- [Stored items from a collection]:
__________

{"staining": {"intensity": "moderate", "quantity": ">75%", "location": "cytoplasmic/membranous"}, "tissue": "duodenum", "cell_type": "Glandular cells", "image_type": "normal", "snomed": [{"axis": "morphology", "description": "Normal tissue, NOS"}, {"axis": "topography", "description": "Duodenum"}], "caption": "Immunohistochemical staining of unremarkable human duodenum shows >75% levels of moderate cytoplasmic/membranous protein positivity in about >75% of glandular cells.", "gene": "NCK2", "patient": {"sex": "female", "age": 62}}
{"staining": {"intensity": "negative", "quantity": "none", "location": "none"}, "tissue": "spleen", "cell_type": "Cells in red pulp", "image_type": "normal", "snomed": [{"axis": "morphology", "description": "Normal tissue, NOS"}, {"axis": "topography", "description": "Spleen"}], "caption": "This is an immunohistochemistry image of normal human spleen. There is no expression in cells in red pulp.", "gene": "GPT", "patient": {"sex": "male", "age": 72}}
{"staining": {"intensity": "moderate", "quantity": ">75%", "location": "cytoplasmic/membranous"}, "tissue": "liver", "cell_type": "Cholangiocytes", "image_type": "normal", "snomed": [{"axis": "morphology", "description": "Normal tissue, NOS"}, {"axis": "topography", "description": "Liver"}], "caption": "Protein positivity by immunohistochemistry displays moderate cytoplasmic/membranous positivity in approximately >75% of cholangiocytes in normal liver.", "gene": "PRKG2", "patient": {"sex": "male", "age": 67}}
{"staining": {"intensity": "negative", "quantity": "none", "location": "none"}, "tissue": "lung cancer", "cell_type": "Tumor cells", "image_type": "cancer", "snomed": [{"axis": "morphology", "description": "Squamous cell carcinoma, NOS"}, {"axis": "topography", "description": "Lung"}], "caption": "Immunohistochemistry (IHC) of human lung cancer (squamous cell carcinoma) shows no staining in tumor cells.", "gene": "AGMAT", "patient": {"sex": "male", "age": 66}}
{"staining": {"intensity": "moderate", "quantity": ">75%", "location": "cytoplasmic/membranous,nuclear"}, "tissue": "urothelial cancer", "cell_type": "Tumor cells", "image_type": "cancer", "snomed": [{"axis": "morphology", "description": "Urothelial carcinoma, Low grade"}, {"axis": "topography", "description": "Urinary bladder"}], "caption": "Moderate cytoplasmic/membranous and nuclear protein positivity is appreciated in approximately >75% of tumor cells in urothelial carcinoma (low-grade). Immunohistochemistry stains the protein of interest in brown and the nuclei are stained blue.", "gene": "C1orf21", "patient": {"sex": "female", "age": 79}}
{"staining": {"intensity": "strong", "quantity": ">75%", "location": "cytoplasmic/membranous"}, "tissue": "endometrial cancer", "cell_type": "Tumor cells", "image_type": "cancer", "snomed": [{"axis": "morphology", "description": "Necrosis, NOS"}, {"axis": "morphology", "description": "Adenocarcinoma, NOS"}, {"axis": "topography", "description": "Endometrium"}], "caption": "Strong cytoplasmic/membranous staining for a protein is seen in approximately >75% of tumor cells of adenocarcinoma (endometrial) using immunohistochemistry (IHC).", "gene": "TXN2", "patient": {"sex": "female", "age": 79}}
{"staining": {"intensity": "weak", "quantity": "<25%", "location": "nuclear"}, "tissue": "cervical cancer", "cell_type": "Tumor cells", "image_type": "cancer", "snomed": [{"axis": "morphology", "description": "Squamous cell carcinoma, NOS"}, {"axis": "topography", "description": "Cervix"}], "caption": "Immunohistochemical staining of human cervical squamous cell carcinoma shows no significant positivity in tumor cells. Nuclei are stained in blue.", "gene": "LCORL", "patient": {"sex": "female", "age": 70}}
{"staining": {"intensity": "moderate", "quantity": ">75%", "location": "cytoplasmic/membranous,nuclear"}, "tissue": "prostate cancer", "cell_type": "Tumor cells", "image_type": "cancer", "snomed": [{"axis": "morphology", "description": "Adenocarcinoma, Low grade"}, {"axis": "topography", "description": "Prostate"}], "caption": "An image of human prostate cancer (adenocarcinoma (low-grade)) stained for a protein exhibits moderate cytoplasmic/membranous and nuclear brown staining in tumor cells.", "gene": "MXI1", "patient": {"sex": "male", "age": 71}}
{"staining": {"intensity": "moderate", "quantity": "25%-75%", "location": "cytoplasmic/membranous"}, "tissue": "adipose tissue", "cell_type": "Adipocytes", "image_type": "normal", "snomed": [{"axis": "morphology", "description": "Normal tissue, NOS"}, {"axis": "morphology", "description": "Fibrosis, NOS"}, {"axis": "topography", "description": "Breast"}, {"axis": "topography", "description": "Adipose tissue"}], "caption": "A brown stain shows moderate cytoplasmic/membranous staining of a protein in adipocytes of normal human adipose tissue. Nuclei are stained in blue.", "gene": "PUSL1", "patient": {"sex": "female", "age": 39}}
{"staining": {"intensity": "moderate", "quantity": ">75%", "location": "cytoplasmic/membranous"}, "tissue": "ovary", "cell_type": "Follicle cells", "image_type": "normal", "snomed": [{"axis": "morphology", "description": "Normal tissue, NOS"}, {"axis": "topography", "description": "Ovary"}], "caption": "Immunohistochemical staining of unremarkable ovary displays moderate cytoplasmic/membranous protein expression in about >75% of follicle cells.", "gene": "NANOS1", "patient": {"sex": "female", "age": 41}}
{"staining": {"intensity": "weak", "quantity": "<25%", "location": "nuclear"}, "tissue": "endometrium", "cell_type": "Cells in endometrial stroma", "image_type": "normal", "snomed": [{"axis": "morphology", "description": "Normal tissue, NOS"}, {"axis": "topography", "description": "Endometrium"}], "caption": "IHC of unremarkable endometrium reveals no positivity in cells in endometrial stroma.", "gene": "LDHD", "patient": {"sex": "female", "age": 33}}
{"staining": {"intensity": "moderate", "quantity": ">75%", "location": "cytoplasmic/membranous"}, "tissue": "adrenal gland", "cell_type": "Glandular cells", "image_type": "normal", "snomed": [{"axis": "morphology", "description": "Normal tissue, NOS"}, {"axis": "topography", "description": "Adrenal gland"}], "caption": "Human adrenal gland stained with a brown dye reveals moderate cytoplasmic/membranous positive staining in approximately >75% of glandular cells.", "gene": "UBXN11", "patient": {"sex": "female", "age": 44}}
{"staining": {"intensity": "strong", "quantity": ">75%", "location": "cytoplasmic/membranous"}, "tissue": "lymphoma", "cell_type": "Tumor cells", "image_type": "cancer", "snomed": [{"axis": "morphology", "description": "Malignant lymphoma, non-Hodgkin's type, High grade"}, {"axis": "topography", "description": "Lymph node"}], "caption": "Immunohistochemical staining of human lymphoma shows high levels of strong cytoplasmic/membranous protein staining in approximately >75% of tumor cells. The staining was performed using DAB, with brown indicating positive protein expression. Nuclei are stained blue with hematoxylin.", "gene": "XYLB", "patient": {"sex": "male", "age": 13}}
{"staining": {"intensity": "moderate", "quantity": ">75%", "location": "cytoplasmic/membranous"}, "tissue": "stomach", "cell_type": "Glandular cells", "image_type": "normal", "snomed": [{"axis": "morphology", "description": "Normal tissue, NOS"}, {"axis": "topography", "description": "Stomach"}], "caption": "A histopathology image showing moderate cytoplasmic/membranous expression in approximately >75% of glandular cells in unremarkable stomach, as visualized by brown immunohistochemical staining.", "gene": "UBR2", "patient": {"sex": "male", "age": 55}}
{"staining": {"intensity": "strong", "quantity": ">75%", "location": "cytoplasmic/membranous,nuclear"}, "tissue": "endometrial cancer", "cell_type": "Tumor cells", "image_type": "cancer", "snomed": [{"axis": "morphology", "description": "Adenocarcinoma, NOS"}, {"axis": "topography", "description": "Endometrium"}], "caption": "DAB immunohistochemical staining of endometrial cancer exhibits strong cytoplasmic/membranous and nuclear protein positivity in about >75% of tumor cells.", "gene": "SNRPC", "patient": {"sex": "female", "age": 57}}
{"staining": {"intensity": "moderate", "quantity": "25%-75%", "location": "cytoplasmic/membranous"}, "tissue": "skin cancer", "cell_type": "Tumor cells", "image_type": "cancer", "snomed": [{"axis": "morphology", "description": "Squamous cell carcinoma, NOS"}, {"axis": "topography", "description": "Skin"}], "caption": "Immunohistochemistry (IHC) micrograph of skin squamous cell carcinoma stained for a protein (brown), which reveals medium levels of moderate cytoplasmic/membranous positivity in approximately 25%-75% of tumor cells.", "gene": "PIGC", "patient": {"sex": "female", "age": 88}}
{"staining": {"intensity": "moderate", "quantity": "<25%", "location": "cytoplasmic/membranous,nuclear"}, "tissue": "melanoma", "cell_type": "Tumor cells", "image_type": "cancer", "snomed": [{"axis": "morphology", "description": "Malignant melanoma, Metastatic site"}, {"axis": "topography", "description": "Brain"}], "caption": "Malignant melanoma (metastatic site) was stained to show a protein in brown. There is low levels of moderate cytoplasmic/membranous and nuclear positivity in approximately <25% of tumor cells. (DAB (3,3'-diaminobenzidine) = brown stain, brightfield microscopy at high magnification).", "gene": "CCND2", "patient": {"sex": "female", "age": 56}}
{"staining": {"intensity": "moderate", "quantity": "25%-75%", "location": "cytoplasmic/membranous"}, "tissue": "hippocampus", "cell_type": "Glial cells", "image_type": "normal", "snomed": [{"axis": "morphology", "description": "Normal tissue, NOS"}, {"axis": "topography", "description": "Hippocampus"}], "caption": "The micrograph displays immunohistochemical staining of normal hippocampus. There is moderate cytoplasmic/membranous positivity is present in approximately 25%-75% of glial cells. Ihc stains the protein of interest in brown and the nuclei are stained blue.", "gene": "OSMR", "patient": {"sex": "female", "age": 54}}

__________

- [WORK TASK]:
Which lines above hold the string "weak"? Please copy all of them.

- [RESPONSE TO THE EXERCISE]:
{"staining": {"intensity": "weak", "quantity": "<25%", "location": "nuclear"}, "tissue": "cervical cancer", "cell_type": "Tumor cells", "image_type": "cancer", "snomed": [{"axis": "morphology", "description": "Squamous cell carcinoma, NOS"}, {"axis": "topography", "description": "Cervix"}], "caption": "Immunohistochemical staining of human cervical squamous cell carcinoma shows no significant positivity in tumor cells. Nuclei are stained in blue.", "gene": "LCORL", "patient": {"sex": "female", "age": 70}}
{"staining": {"intensity": "weak", "quantity": "<25%", "location": "nuclear"}, "tissue": "endometrium", "cell_type": "Cells in endometrial stroma", "image_type": "normal", "snomed": [{"axis": "morphology", "description": "Normal tissue, NOS"}, {"axis": "topography", "description": "Endometrium"}], "caption": "IHC of unremarkable endometrium reveals no positivity in cells in endometrial stroma.", "gene": "LDHD", "patient": {"sex": "female", "age": 33}}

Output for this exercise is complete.